- _やること_:
漫画「よつばと!」を紹介する文章を、末尾の「あらすじ。」の後から引き継いで書き進める。

なんでもない日常が、こんなに楽しい!
【はじめに】過ぎた日々を想い起こす。
ある日仕事で外出した時に、訪問先までの道のりの半ばで、大きな団地を横切ったわたし。いくつか棟が並ぶなか、敷地内の一角に公園があり、団地に住んでいるだろう子どもたちが元気に走りまわっていました。
かくいう私も中学生までは団地住まい。学校が終わればランドセルを一度置きに帰り、再びクラスメイトと団地下に集合。花を摘んで色水をつくったり、1階から10階まで団地全部の階段を使って逃げ回ったり…体力の限界など感じることなく全力で遊んだものです。
砂があれば掘り、水が出れば飛ばし合う。
高いところは何としても登り、友が集まれば駆け回る。
そんな何気ない日常がどうしようもなく楽しかったことを思い出させる。
それが「よつばと!」という作品だと思います。
あらすじ。

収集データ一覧
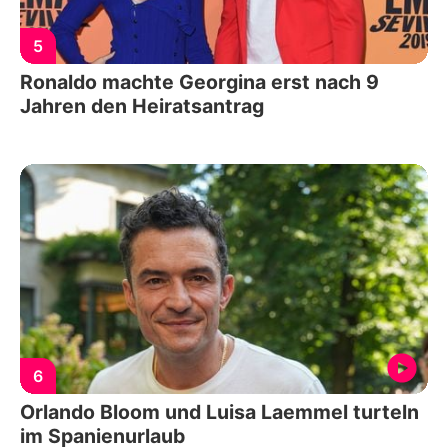
5
Ronaldo machte Georgina erst nach 9
Jahren den Heiratsantrag
6
Orlando Bloom und Luisa Laemmel turteln
im Spanienurlaub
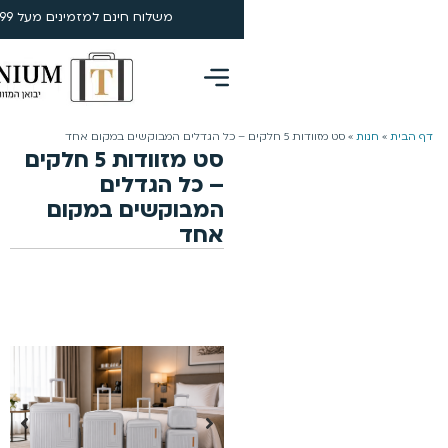
משלוח חינם למזמינים מעל 199 ₪ | 4-5 ימי עסקים
0
סט מזוודות 5 חלקים
– כל הגדלים
המבוקשים במקום
אחד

- _回答欄_:
「よつばと!」は、あずまきよひこ氏による漫画作品で、1人の小学生の女の子「よつば」を中心に、彼女の周りの人々との日常生活を描いたコメディ作品。物語はのはじまりは、よつばが東京の片田舎に引っ越してくるシーンから。好奇心旺盛なよつばは、明るく活発な性格の持ち主。新しい環境でたくさんのことを見聞きし、一緒に暮らす父親や面倒見の良い3姉妹が住むお隣さん、近所のおじさんやおばさんなど、多くの人たちと交流を持ちながら、自分自身を成長させていく物語です。全体的には、とても軽快で明るく、読む人に元気や癒しを与えるような作品です。
<受賞歴>
手塚治虫文化賞「マンガ大賞」受賞(第20回)/文化庁メディア芸術祭マンガ部門優秀賞(2006年)/日本のメディア芸術100選(文化庁)/マンガ大賞第2位(2008年)/「このマンガがすごい!」(2008年オトコ編第3位)ほか
1)目にする日常だからこそ惹きつけられる。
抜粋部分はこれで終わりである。